***** INFORMATION SUPPLIED

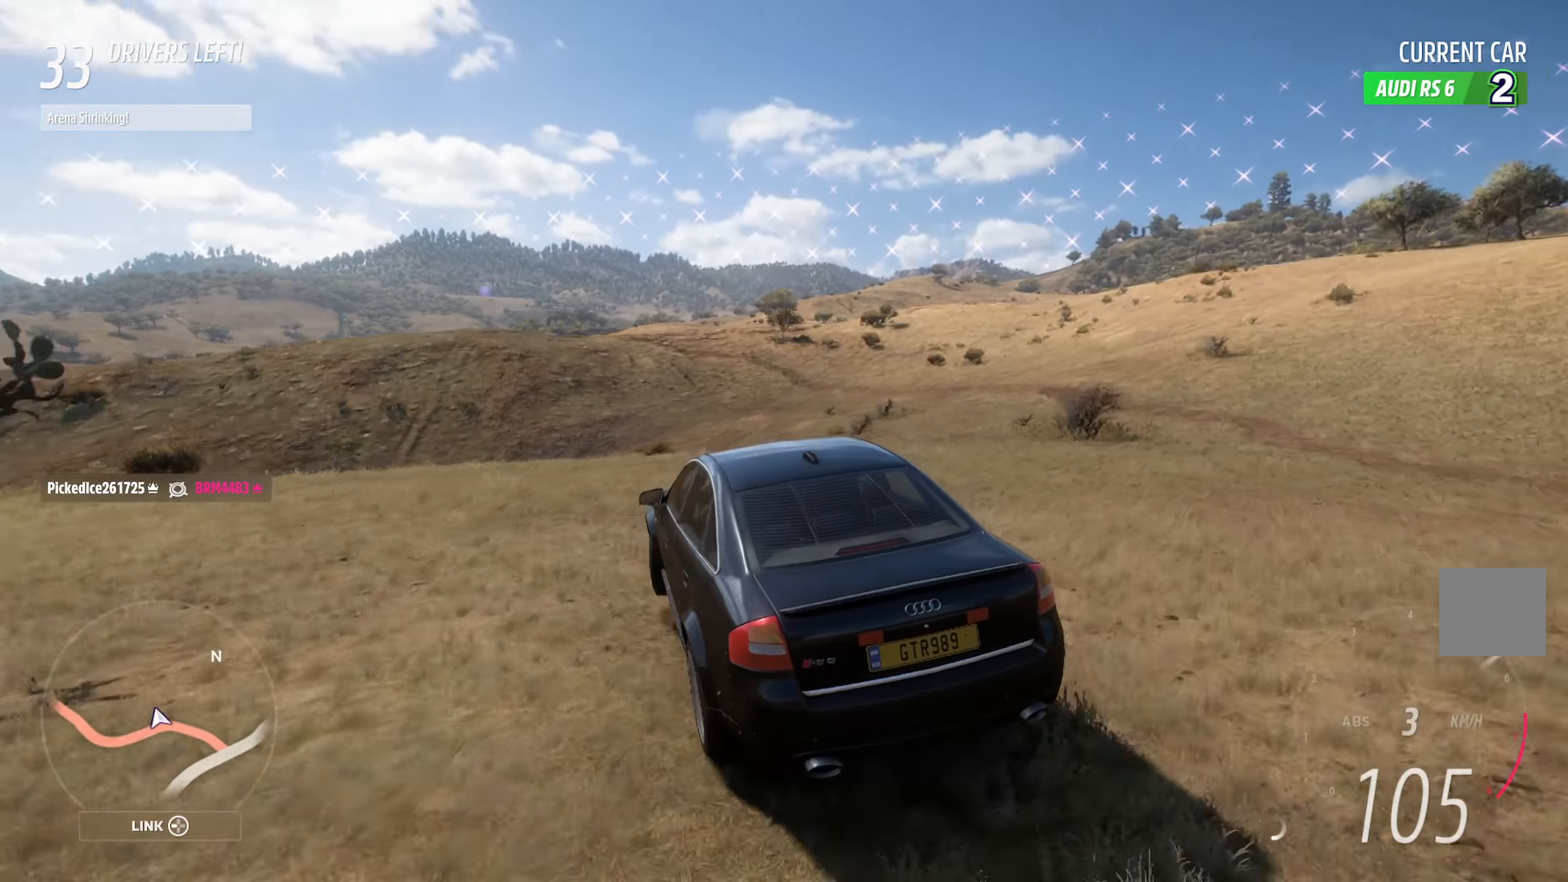
{"buttons": ["A"], "left_stick": "right", "right_stick": "center", "events": [[50, "A", "down"]]}
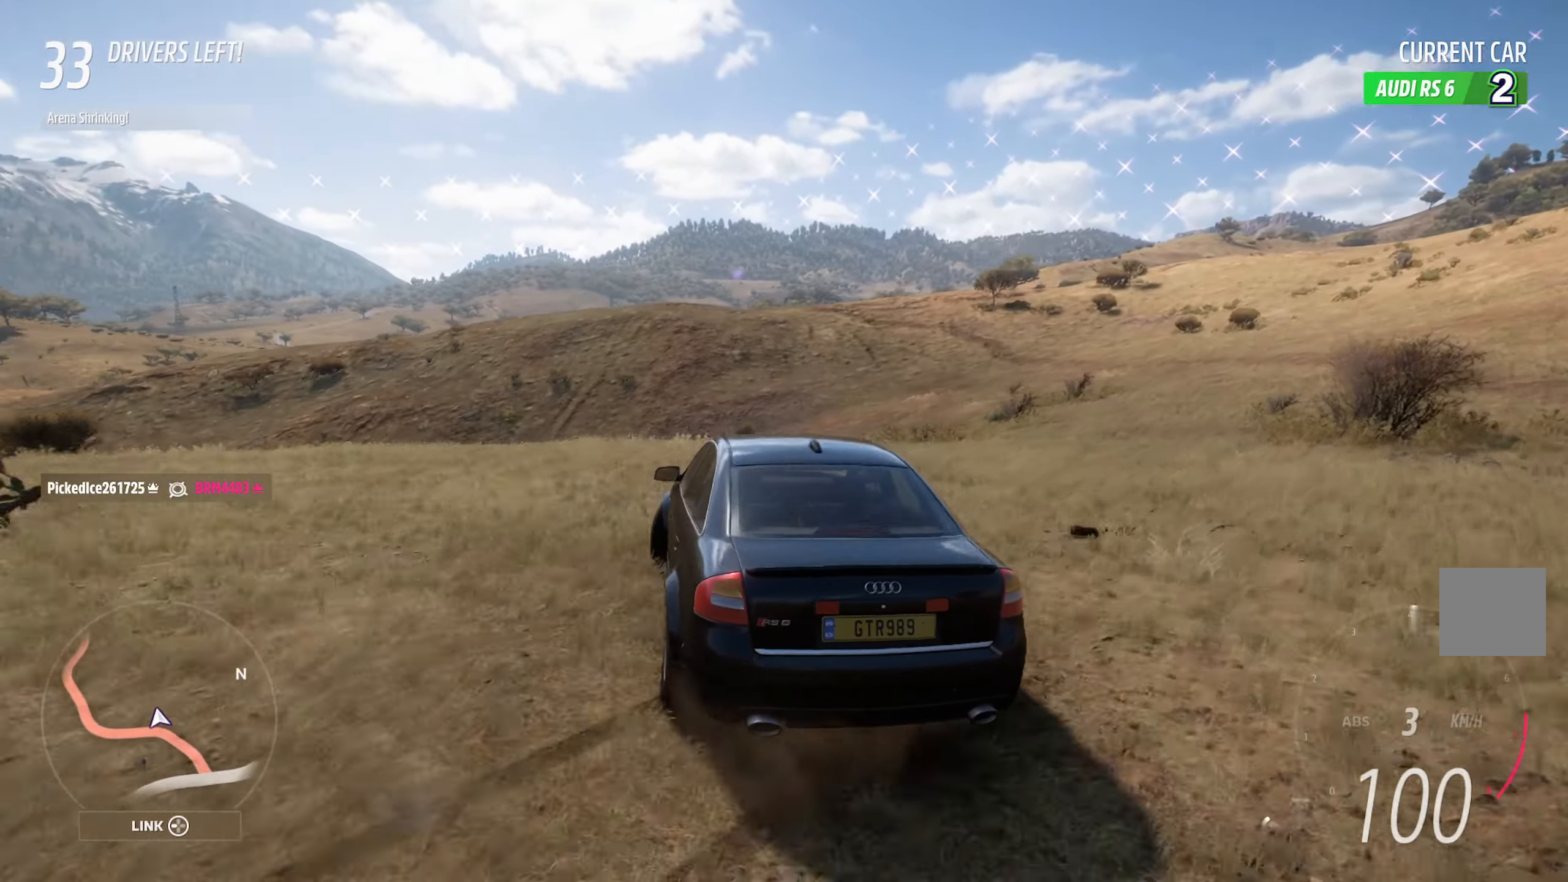
{"buttons": ["A"], "left_stick": "center", "right_stick": "center", "events": [[250, "left_stick", "center"]]}
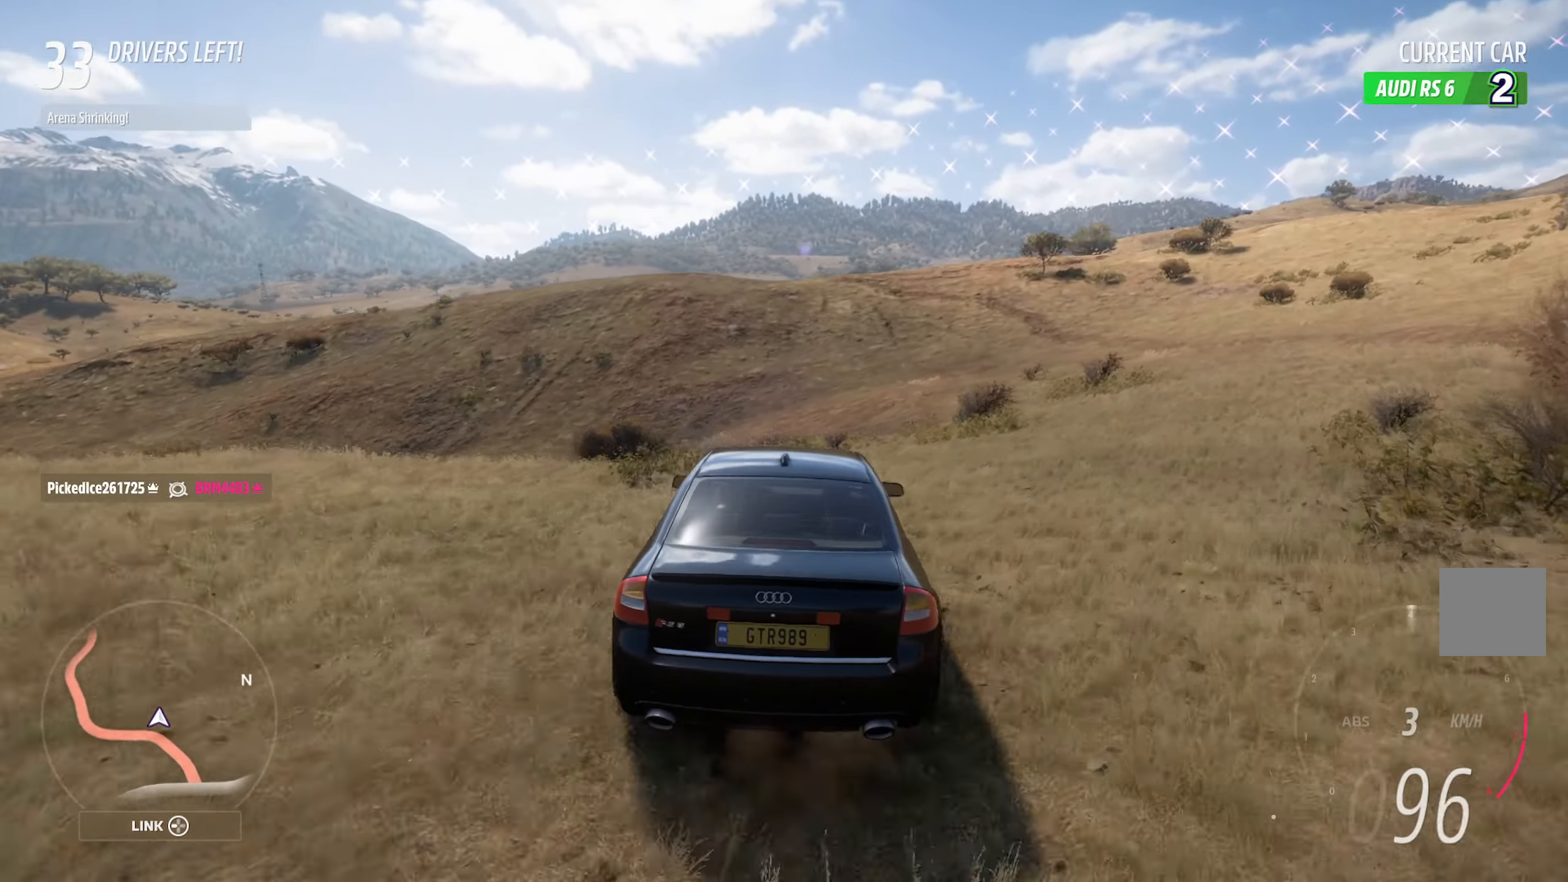
{"buttons": ["A"], "left_stick": "center", "right_stick": "center", "events": [[83, "left_stick", "left"], [300, "left_stick", "center"]]}
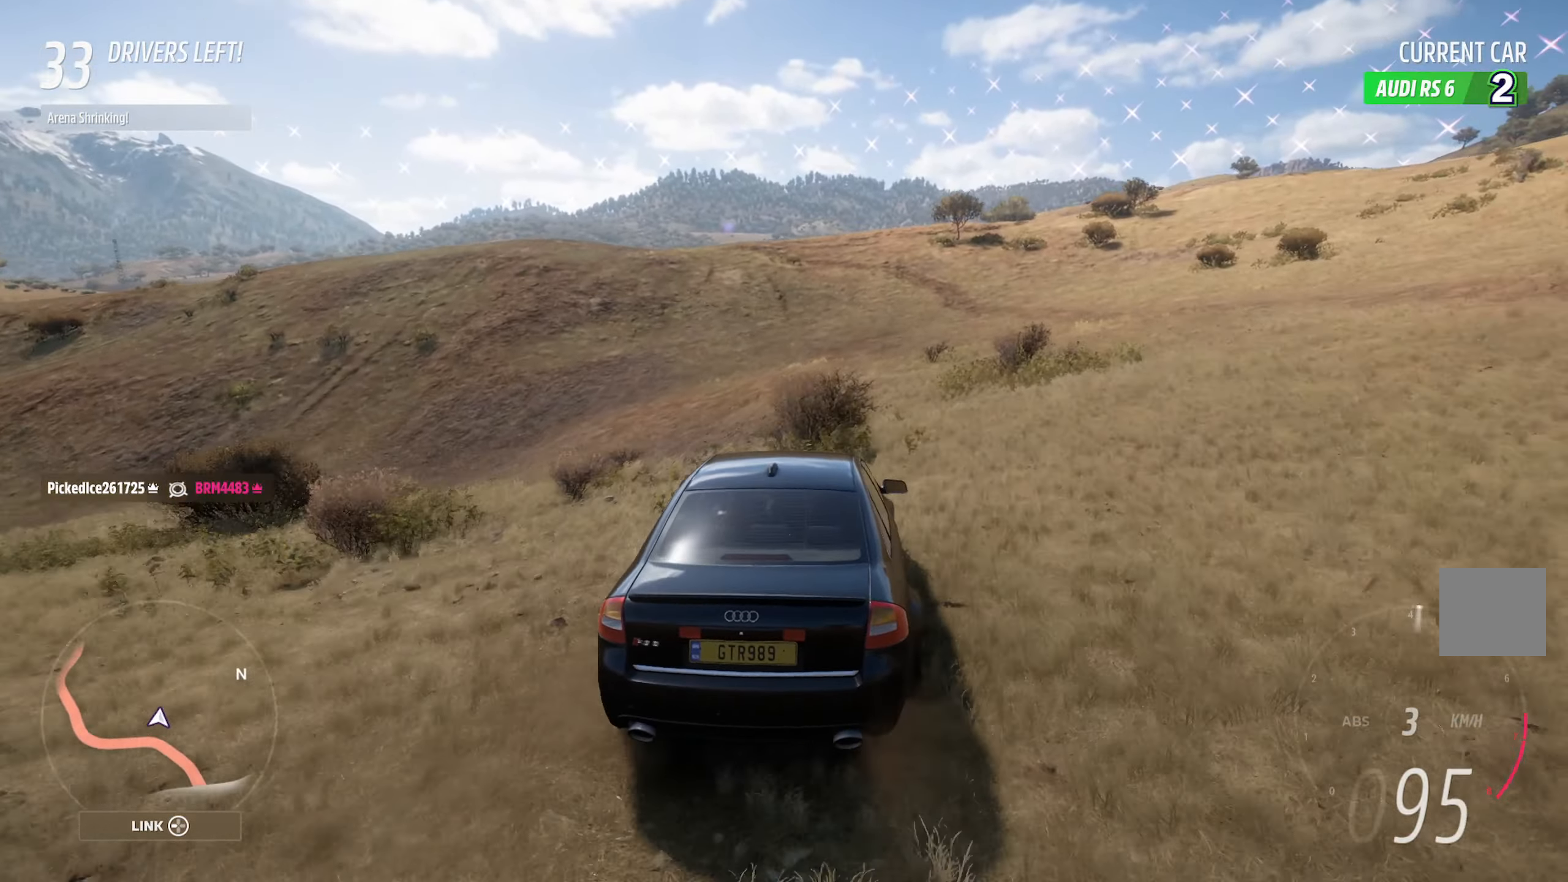
{"buttons": ["A"], "left_stick": "center", "right_stick": "center", "events": [[100, "left_stick", "left"], [267, "left_stick", "center"]]}
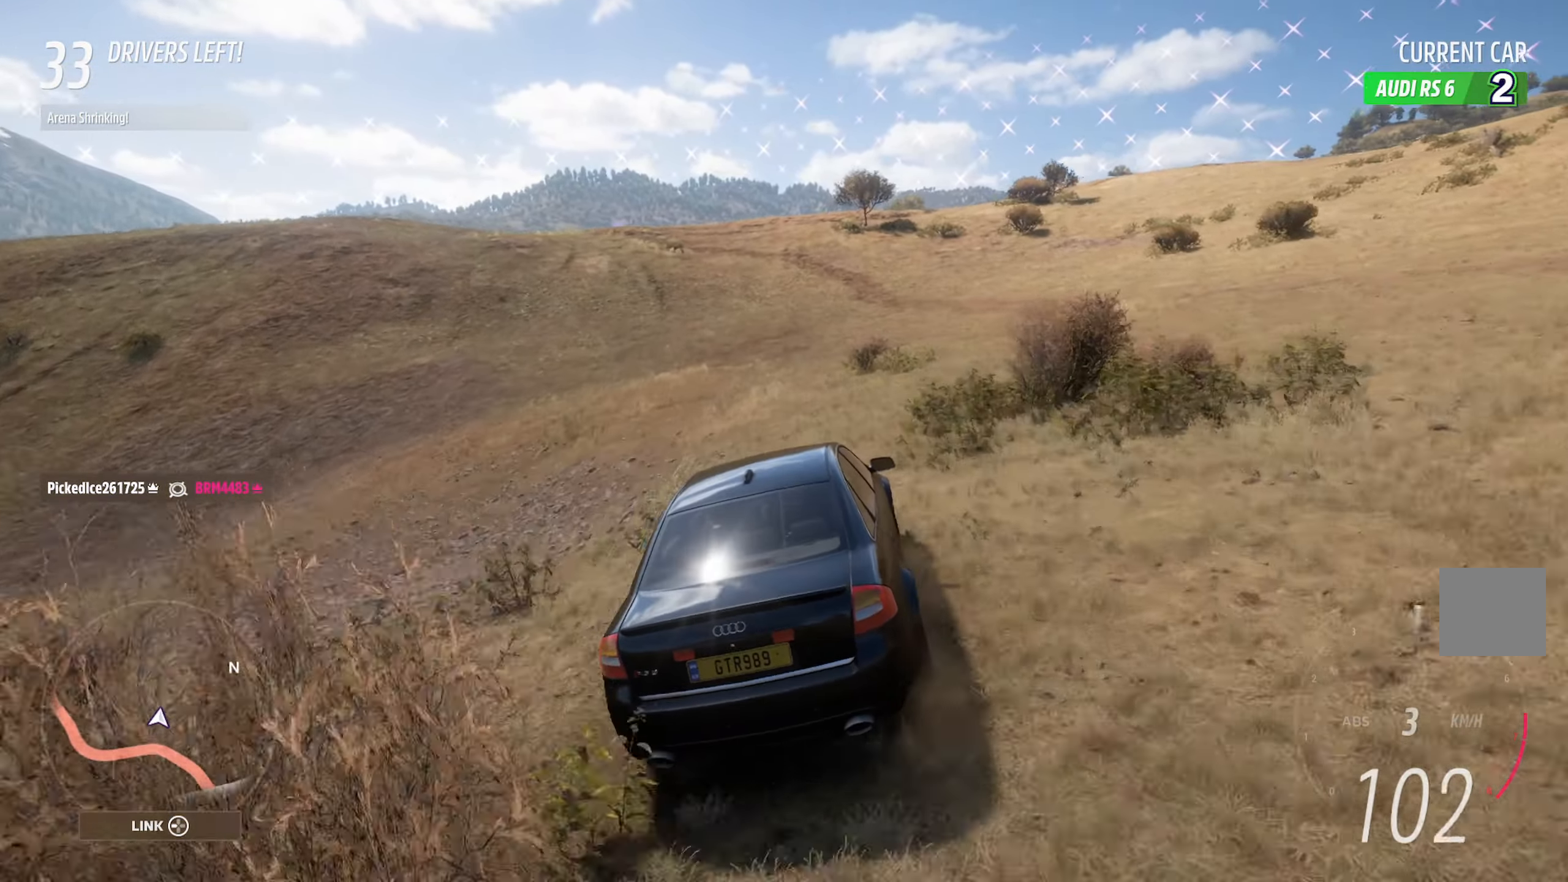
{"buttons": ["A"], "left_stick": "center", "right_stick": "center", "events": [[183, "left_stick", "right"], [317, "left_stick", "center"]]}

**********

EXERCISE AIM: Retype the data word for word and keep the pictures out of it.

TASK RESULT:
{"buttons": ["A"], "left_stick": "right", "right_stick": "center", "events": [[50, "A", "down"]]}
{"buttons": ["A"], "left_stick": "center", "right_stick": "center", "events": [[250, "left_stick", "center"]]}
{"buttons": ["A"], "left_stick": "center", "right_stick": "center", "events": [[83, "left_stick", "left"], [300, "left_stick", "center"]]}
{"buttons": ["A"], "left_stick": "center", "right_stick": "center", "events": [[100, "left_stick", "left"], [267, "left_stick", "center"]]}
{"buttons": ["A"], "left_stick": "center", "right_stick": "center", "events": [[183, "left_stick", "right"], [317, "left_stick", "center"]]}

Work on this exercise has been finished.